How to complete this task:
Answer these from the market article below:
1. What percentage of the world's assets traded negative in 2018?
2. How many points had the Dow Jones lost by the close?
3. By how much did gold rise on the day?

The Fed Is Toying With Fire

Deutsche Bank maintains a strict dossier on all the world’s asset classes.

Stocks, bonds, real estate, commodities — 38 assets, A through Z — Deutsche Bank has them under ruthless and unshakable surveillance.

Last December’s spywork revealed this arresting conclusion:

93% of all the world’s assets traded negative in 2018.

Not even in the fathomless depths of the Great Depression did so many global assets wallow in red.

But last year is last year. Scroll the calendar one year forward… to today.

What do we find?

We find a full 180-degree turning around.

Each and every asset Deutsche Bank tracks — all 38 — trade positive this year.

Affirms Deutsche Bank’s Craig Nicol:

All 38 assets in its tracking universe have posted positive year-to-date (YTD) returns in both local currency and dollar terms.

To what earthly energy can we ascribe this complete and dramatic reversal?

The answer — the truly shocking answer — in one moment.

We first consider a more immediate reversal…

Trump Sends Stocks Reeling

The Dow Jones went badly backwards this morning, down 400 points. It came back a bit in the afternoon, losing only 280 points by closing whistle.

The S&P and Nasdaq followed parallel routes.

The S&P lost 20 points on the day. The Nasdaq lost 47.

The negative catalyst came issuing out of 1600 Pennsylvania Ave. this morning…

Mr. Trump announced that a trade accord can wait. Wait until when?

Until after the 2020 election is concluded:

In some ways, I like the idea of waiting until after the election for the China deal, but they want to make a deal now and we will see whether or not the deal is going to be right… I have no deadline… In some ways, I think it is better to wait until after the election if you want to know the truth.

Wall Street’s trading algorithms plucked the news off the wires… and began to sweat.

Trade-sensitive stocks such as Apple and Caterpillar endured the greatest trouncings today, unsurprisingly.

Equally unsurprisingly, safe haven gold jumped $14 on the day.

And so the merry-go-round takes another spin. Which direction tomorrow takes it… who can say?

But to return to our central question:

Why are all 38 assets Deutsche Bank tracks positive on the year — when 93% of these same assets were negative last year?

Too Obvious for Words

We claimed above that the answer was “truly shocking.” But we merely perpetrated a con to hold your attention.

Data under study:
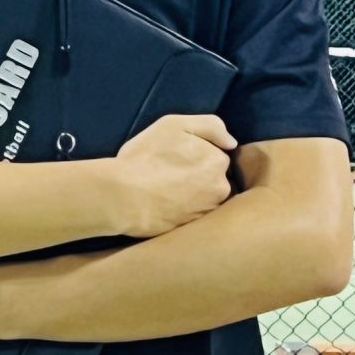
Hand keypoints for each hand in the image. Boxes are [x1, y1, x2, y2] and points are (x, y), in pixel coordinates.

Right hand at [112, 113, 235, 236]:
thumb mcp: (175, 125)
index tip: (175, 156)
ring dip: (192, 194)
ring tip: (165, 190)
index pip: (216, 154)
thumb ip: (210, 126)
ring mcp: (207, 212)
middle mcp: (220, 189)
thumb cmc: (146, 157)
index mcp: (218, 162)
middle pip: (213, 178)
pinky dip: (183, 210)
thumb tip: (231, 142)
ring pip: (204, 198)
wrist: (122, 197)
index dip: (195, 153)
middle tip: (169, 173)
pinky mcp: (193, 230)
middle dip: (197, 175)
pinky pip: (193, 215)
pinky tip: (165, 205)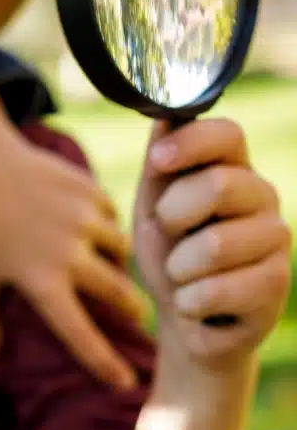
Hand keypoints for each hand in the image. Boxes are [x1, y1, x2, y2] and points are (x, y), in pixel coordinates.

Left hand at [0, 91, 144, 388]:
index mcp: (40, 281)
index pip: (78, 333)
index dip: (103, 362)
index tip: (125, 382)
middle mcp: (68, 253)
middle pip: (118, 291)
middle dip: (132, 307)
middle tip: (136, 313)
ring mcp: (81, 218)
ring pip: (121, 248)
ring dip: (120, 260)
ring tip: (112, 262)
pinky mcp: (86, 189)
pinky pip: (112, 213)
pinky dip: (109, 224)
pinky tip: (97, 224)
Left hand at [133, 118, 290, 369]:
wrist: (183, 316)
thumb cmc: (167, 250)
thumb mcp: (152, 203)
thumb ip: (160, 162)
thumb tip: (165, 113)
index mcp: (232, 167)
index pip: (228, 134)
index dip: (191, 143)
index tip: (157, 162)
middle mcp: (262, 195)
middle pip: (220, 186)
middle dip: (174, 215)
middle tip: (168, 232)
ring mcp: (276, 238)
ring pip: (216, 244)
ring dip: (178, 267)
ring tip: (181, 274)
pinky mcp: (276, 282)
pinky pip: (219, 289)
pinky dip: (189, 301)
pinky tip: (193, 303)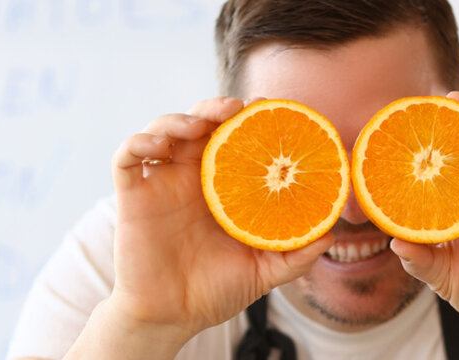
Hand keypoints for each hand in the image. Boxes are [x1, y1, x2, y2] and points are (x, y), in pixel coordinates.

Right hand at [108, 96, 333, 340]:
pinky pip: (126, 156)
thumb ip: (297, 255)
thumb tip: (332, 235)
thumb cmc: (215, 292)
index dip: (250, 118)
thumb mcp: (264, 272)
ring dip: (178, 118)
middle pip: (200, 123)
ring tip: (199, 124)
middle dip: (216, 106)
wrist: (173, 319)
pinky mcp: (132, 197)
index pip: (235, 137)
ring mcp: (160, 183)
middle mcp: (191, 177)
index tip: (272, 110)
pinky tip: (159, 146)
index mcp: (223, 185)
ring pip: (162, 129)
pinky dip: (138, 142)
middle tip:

Task answer:
1. 93%
2. 280 points
3. $14